Great opinion piece in the Wall Street Journal today on how too much government intervention was also a major contributing factor to the current financial crisis. Excerpt:
"Once upon a time, in the land that FDR built, there was the rule of "regulation" and all was right on Wall and Main Streets. Wise 27-year-old bank examiners looked down upon the banks and saw that they were sound. America's Hobbits lived happily in homes financed by 30-year-mortgages that never left their local banker's balance sheet, and nary a crisis did we have.
Then, lo, came the evil Reagan marching from Mordor with his horde of Orcs, short for "market fundamentalists." Reagan's apprentice, Gramm of Texas and later of McCain, unleashed the scourge of "deregulation," and thus were "greed," short-selling, securitization, McMansions, liar loans and other horrors loosed upon the world of men.
Now, however, comes Obama of Illinois, Schumer of New York and others in the fellowship of the Beltway to slay the Orcs and restore the rule of the regulator. So once more will the Hobbits be able to sleep peacefully in the shire."

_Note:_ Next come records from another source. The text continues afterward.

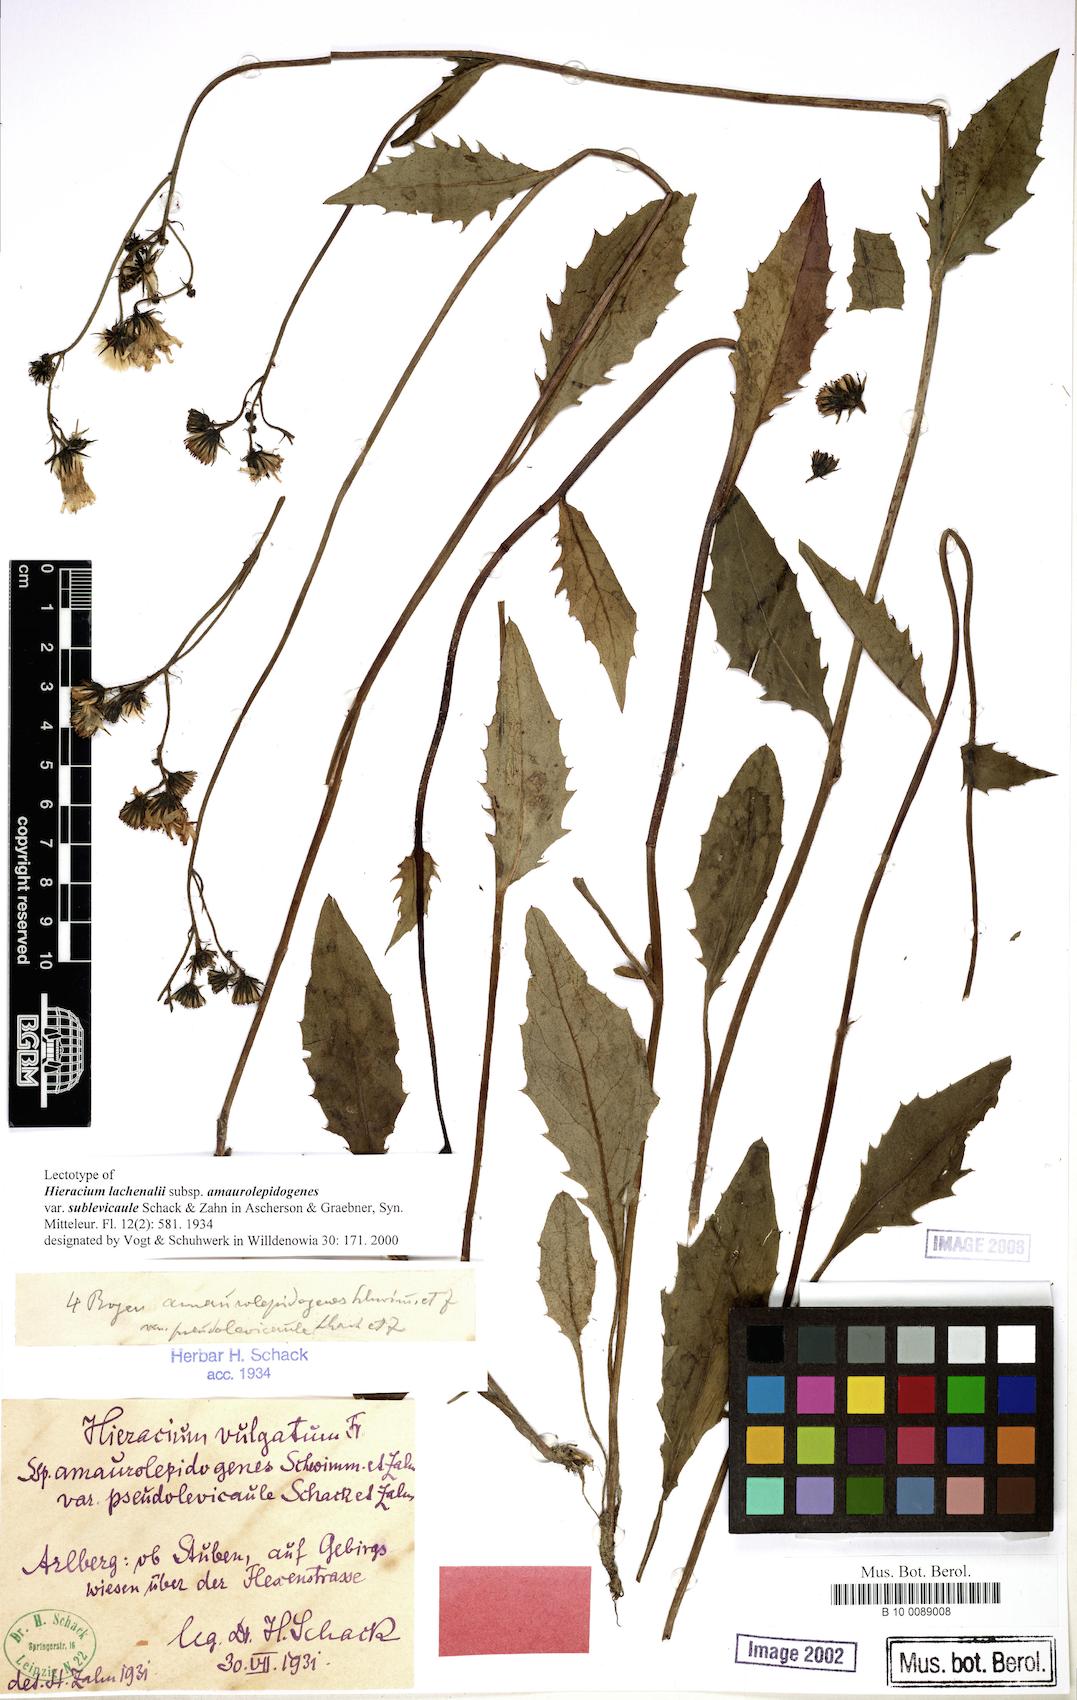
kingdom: Plantae
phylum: Tracheophyta
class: Magnoliopsida
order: Asterales
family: Asteraceae
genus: Hieracium
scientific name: Hieracium lachenalii
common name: Common hawkweed
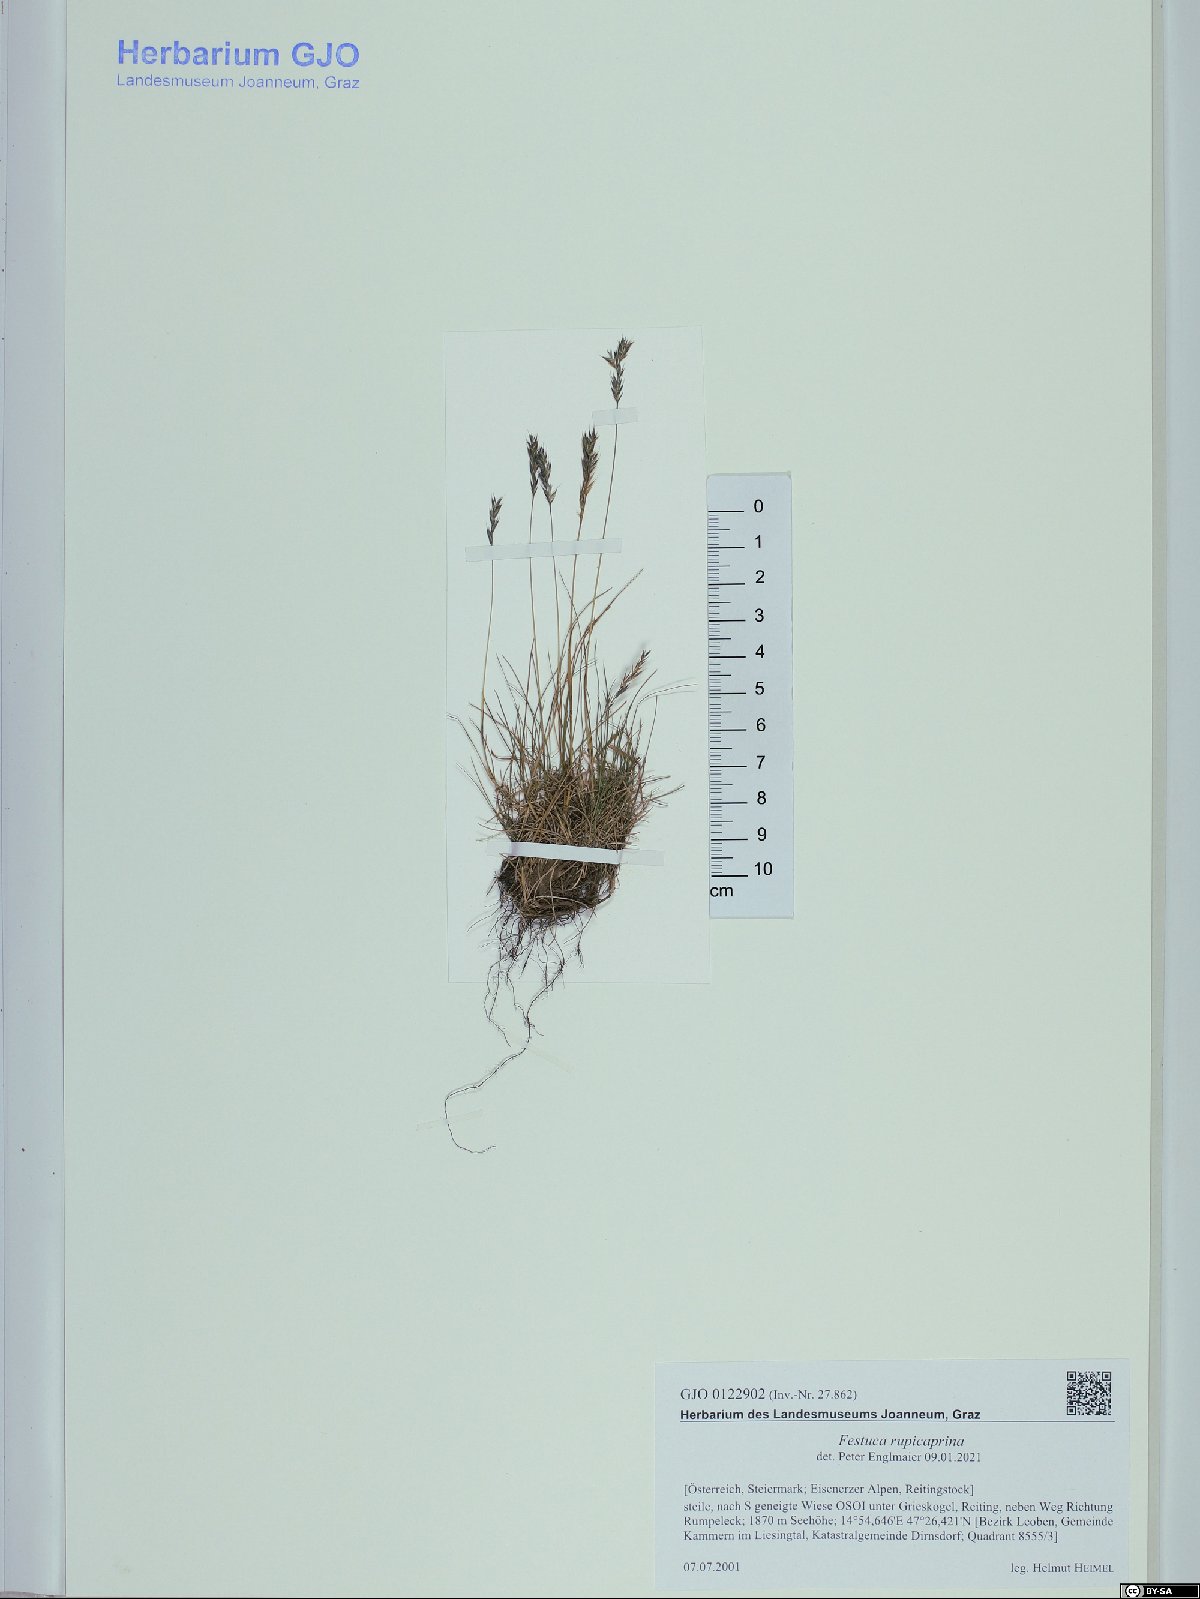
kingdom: Plantae
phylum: Tracheophyta
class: Liliopsida
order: Poales
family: Poaceae
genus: Festuca
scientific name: Festuca rupicaprina
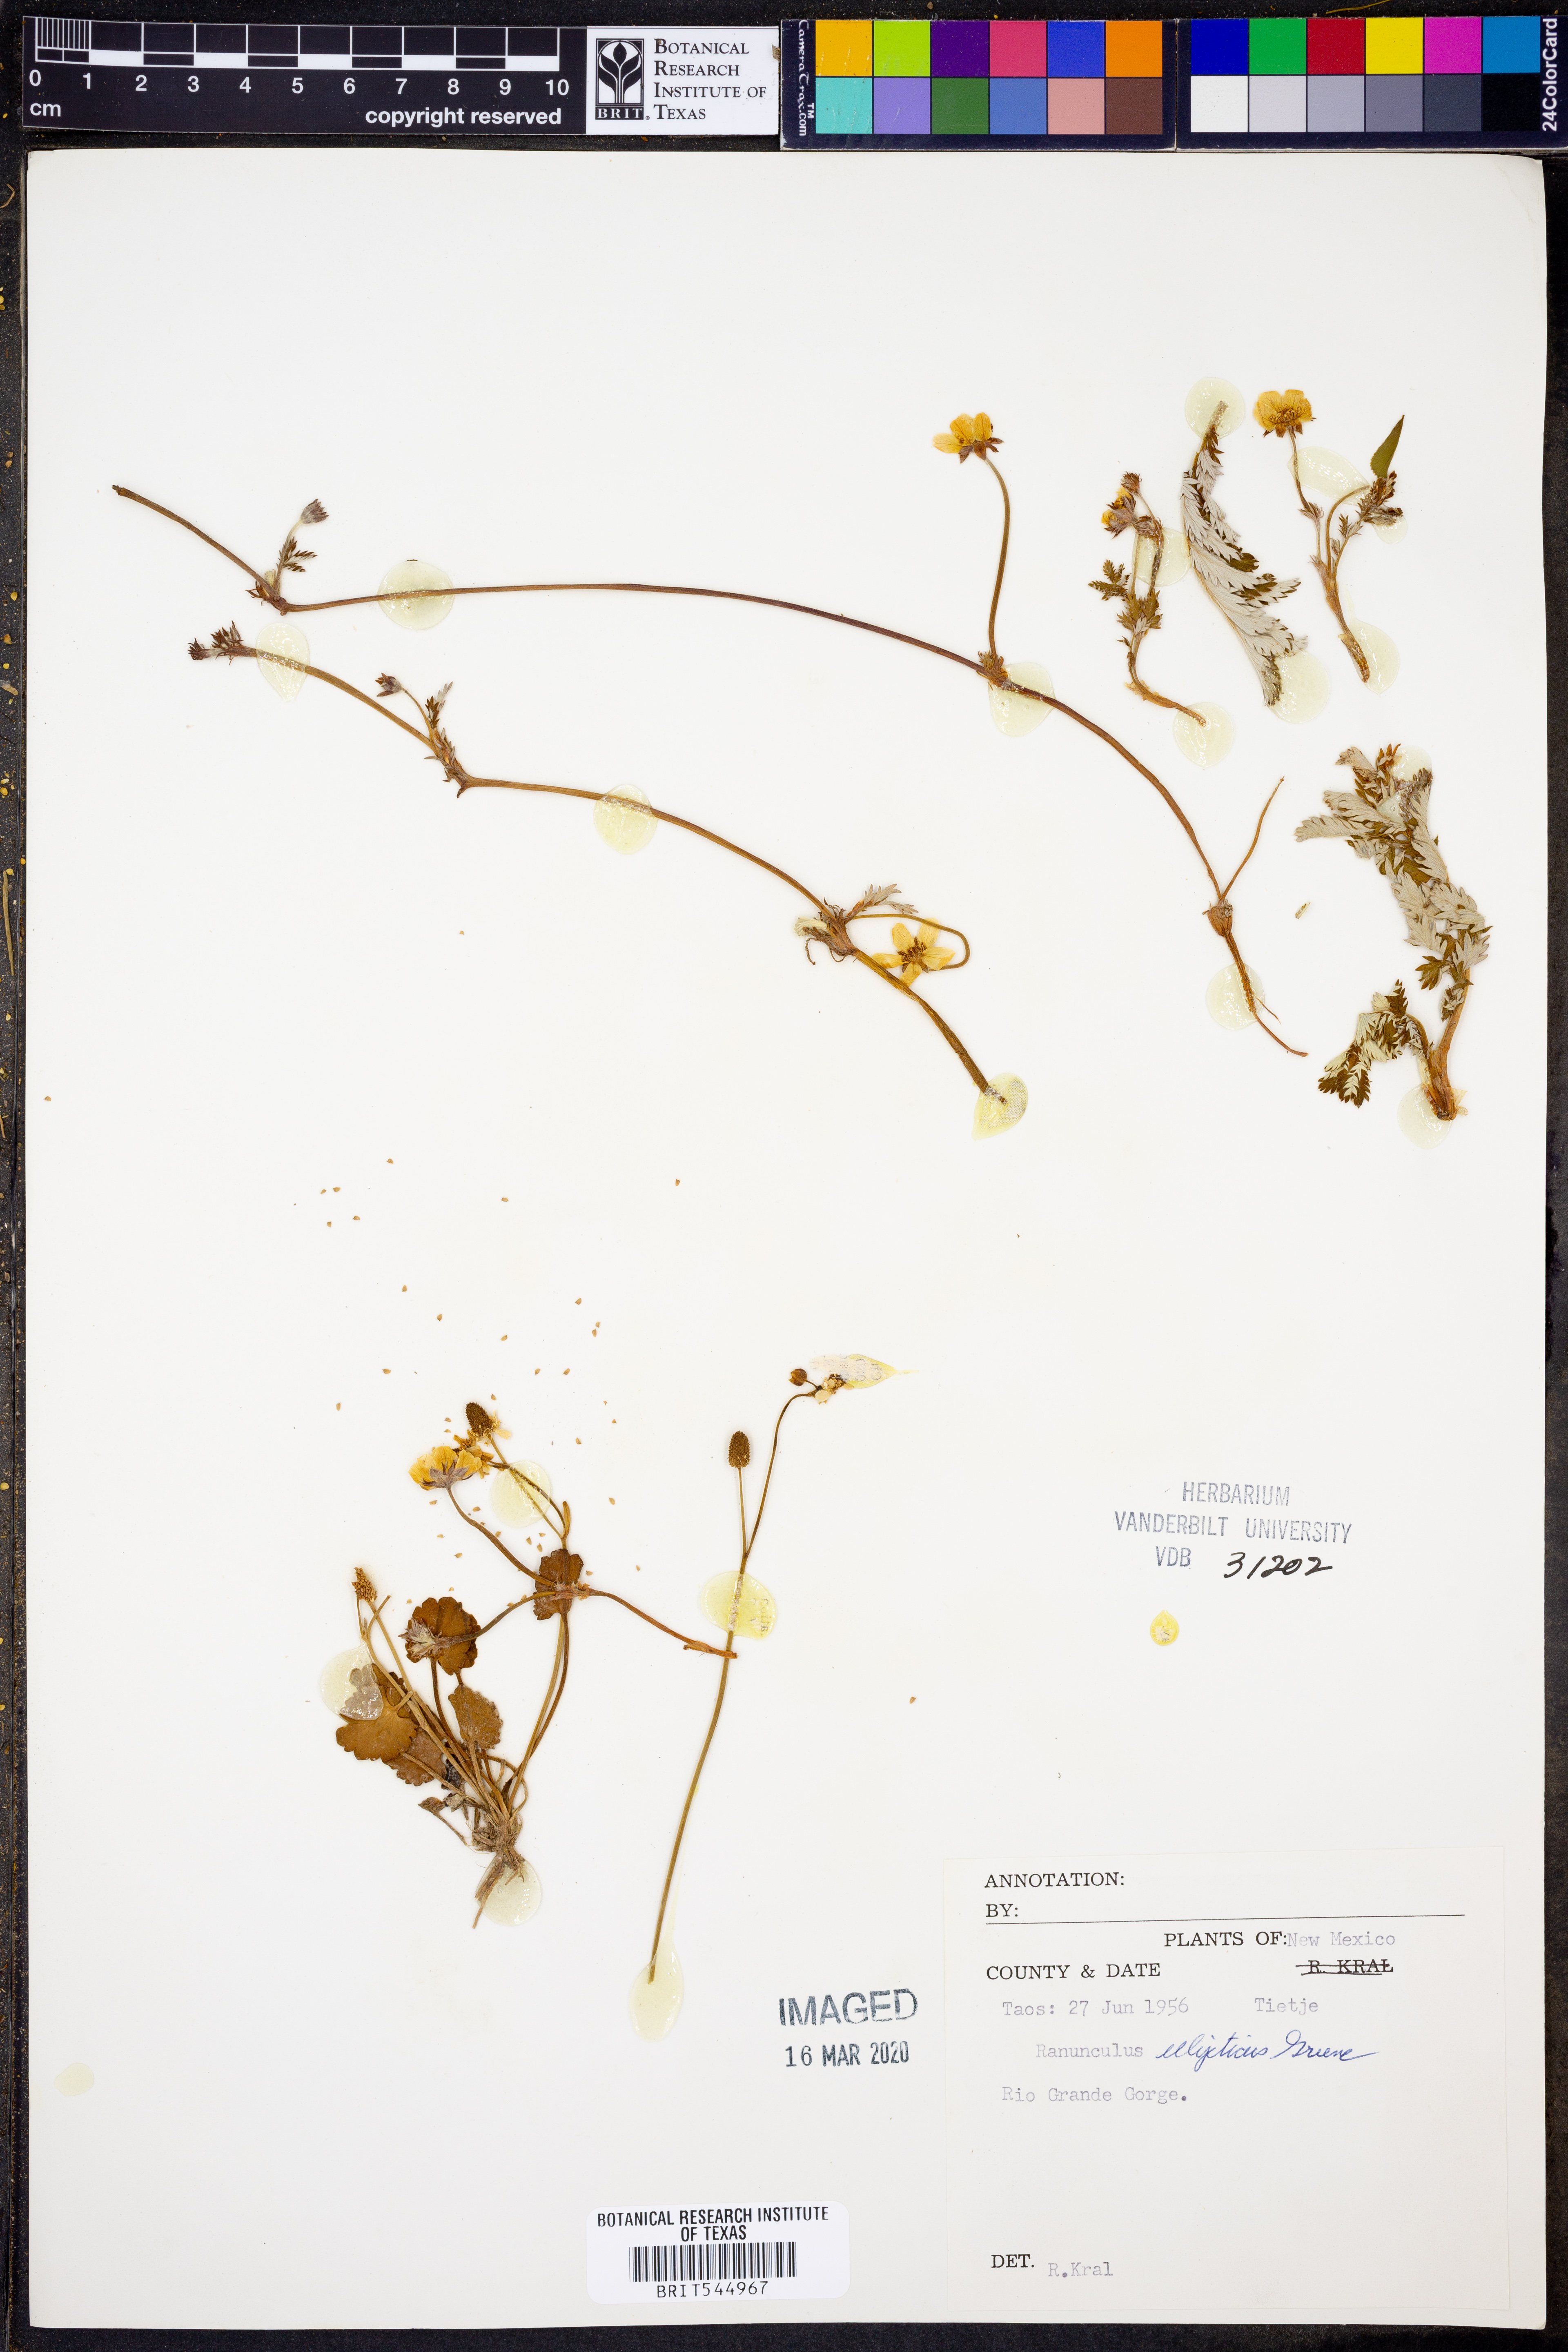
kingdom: Plantae
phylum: Tracheophyta
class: Magnoliopsida
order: Ranunculales
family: Ranunculaceae
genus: Ranunculus
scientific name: Ranunculus glaberrimus
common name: Sagebrush buttercup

In summary, the WSJ believes that the Federal Reserve kept interest rates to low (creating cheap money); Fannie & Freddie made mortgage financing too cheap; a credit rating oligopoly with state and Federal backing was given too big a role; the Bear Stearns rescue created moral hazard; and that the Community Reinvestment Act (which compels US banks to make loans to poor borrowers) created bad practice. It points out that the least regulated firms (hedge funds, private equity funds) have actually faired far better than the highly regulated ones (banks, brokers).
This of course does not absolve bankers of any blame (they made some huge mistakes), but it does highlight that too much government involvement is a bad thing. Now, as the US government lays the foundations of the biggest bailout in history, I can't help thinking its eventually gonna make things worse.